Iran-États-Unis : Le détroit d’Ormuz au bord de l’embrasement, Téhéran menace Washington d’une « riposte ferme »

Le Golfe sous tension

Le fragile cessez-le-feu vacille de nouveau au Moyen-Orient. Selon l’information consultée sur RFI par la rédaction de Voltefaceinfos7.com, l’armée américaine a mené de nouvelles frappes dans le sud de l’Iran, tandis que les Gardiens de la Révolution ont revendiqué une attaque contre une base américaine, sans en révéler l’emplacement. Téhéran promet désormais une « riposte ferme » en cas de nouvelle offensive de Washington. Ces affrontements figurent parmi les plus graves depuis l’entrée en vigueur de la trêve.

Ormuz, la gorge du monde

Au cœur de cette tempête géopolitique, le détroit d’Ormuz redevient l’épicentre des tensions mondiales. Donald Trump a rejeté mercredi 27 mai les affirmations iraniennes évoquant un projet d’accord qui aurait confié à Téhéran la gestion stratégique de ce corridor maritime vital pour le pétrole mondial. Dans cette région où transitent les nerfs énergétiques de la planète, chaque missile fait trembler les marchés et chaque déclaration militaire réveille le spectre d’un conflit régional incontrôlable.

Le feu sous la cendre

Les Gardiens de la Révolution durcissent le ton. Leur avertissement adressé aux États-Unis sonne comme une ligne rouge diplomatique et militaire. Derrière les communiqués officiels, c’est une guerre d’influence qui se joue entre puissance nucléaire, contrôle maritime et domination stratégique au Moyen-Orient. Le philosophe Thomas Hobbes écrivait : « L’homme est un loup pour l’homme. » Dans le Golfe, les États semblent désormais prisonniers d’une logique de démonstration de force permanente.

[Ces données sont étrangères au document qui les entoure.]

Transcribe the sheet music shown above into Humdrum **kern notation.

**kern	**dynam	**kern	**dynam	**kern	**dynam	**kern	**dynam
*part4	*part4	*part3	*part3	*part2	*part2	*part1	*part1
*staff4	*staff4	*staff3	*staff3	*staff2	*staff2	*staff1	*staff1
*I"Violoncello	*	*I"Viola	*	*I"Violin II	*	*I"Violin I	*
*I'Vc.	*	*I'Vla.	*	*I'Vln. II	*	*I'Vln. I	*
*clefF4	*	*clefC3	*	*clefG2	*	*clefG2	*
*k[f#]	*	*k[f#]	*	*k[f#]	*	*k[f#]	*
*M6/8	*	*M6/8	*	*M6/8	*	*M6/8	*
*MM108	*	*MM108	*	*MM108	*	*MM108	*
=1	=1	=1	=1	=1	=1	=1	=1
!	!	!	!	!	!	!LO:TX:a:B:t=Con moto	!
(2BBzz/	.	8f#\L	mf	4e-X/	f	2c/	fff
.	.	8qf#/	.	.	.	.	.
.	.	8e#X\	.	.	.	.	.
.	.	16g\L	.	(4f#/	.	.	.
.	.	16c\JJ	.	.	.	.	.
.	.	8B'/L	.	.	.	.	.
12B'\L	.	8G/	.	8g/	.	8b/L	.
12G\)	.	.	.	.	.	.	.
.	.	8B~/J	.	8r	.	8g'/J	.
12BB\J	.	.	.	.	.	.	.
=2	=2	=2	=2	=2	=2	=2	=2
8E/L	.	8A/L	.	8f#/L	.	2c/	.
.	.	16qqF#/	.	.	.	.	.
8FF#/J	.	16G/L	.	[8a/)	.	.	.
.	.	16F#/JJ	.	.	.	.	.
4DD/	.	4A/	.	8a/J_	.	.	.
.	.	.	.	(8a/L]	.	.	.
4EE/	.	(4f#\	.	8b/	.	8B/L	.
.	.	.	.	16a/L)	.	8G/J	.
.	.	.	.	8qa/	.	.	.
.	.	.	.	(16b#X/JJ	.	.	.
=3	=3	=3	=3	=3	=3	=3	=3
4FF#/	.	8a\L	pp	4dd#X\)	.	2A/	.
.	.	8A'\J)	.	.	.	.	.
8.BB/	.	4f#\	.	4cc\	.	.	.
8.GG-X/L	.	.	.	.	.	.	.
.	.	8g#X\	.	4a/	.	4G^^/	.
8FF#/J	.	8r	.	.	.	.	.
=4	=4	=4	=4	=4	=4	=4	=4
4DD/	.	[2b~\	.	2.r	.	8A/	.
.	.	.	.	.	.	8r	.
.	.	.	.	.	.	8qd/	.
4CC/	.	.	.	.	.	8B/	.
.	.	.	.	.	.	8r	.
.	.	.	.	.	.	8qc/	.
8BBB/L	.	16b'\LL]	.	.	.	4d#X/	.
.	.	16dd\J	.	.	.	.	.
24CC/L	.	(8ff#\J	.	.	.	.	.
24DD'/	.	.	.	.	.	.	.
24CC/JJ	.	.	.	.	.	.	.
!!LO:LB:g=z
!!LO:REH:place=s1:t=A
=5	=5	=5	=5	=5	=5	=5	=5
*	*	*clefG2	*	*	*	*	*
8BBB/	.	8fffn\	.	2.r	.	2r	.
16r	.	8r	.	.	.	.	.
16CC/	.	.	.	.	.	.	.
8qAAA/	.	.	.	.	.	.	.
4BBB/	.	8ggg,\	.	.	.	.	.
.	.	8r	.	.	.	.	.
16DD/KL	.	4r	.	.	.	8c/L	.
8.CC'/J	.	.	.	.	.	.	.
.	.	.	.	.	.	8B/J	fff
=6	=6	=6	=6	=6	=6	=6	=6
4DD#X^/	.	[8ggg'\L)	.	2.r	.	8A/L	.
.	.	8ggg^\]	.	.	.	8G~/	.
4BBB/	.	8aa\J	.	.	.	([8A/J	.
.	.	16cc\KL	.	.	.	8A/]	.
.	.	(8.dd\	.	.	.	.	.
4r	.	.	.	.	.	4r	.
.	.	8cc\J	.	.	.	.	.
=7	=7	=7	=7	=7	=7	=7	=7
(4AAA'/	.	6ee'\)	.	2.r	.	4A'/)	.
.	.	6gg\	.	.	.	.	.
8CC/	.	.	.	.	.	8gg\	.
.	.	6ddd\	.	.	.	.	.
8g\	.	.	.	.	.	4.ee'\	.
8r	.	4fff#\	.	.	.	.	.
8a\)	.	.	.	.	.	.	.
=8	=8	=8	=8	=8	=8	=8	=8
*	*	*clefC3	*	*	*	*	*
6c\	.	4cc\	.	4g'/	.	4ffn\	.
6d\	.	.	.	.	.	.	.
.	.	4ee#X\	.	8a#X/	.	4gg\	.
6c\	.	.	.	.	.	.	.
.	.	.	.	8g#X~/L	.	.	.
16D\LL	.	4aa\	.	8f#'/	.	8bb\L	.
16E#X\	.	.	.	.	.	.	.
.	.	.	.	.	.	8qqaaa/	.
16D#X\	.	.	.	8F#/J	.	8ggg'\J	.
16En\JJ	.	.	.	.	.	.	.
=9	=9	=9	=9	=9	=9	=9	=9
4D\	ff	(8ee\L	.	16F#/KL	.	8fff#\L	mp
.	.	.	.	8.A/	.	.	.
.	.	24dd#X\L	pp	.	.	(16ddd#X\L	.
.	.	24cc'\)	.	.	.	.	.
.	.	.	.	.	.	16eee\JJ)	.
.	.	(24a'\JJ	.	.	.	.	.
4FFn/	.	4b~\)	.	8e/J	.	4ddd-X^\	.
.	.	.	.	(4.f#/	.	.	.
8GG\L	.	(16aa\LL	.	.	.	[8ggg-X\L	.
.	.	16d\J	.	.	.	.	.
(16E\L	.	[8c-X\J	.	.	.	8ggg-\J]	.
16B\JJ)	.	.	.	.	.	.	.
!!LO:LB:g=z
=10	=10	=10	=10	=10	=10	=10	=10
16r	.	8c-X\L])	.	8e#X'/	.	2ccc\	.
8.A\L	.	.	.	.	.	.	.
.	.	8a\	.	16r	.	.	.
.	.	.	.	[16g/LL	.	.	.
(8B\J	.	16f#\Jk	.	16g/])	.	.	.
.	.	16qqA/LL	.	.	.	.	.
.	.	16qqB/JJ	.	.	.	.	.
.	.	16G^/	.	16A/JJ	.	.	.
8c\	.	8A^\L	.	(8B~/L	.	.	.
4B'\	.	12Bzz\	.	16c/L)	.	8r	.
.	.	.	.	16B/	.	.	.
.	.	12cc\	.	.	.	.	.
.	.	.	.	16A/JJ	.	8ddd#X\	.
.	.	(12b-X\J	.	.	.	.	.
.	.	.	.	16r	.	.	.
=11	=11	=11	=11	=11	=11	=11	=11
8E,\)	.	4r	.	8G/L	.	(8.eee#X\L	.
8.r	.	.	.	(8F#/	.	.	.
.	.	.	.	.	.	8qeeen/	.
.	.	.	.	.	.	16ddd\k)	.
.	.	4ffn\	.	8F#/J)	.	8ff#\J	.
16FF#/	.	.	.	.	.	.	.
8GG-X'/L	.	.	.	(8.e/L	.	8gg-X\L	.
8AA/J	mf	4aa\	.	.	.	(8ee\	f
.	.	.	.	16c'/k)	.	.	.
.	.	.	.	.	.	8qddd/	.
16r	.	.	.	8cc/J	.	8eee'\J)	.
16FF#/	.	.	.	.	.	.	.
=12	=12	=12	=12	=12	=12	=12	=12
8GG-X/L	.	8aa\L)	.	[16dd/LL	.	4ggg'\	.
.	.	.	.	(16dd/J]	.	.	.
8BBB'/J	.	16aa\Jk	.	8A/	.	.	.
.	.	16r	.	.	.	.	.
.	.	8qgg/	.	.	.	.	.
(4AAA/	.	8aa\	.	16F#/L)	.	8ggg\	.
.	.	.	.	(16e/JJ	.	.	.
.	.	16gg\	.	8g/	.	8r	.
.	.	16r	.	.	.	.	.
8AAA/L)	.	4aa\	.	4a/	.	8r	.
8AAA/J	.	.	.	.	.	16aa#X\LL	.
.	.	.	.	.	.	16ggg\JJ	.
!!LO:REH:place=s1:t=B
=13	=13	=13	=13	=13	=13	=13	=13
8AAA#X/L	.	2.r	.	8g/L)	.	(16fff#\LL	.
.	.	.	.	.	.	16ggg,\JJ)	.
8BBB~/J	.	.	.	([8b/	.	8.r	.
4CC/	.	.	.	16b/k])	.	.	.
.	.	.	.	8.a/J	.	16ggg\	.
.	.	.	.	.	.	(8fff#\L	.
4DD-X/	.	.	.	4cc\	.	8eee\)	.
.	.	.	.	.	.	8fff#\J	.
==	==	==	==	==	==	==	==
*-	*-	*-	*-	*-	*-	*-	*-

Le monde retient son souffle

Cette montée des tensions intervient dans un contexte régional déjà inflammable. Les équilibres militaires restent précaires, tandis que la communauté internationale redoute un dérapage capable d’affecter la sécurité énergétique mondiale.

L’Iran veut montrer qu’il ne cédera pas sous pression. Washington, de son côté, entend préserver sa suprématie stratégique dans le Golfe. Entre les deux puissances, la diplomatie paraît suspendue à un fil invisible. Comme l’écrivait Albert Einstein : « Je ne sais pas avec quelles armes se fera la troisième guerre mondiale, mais la quatrième se fera avec des bâtons et des pierres. » Au-dessus d’Ormuz, l’histoire semble encore hésiter entre la dissuasion et le chaos.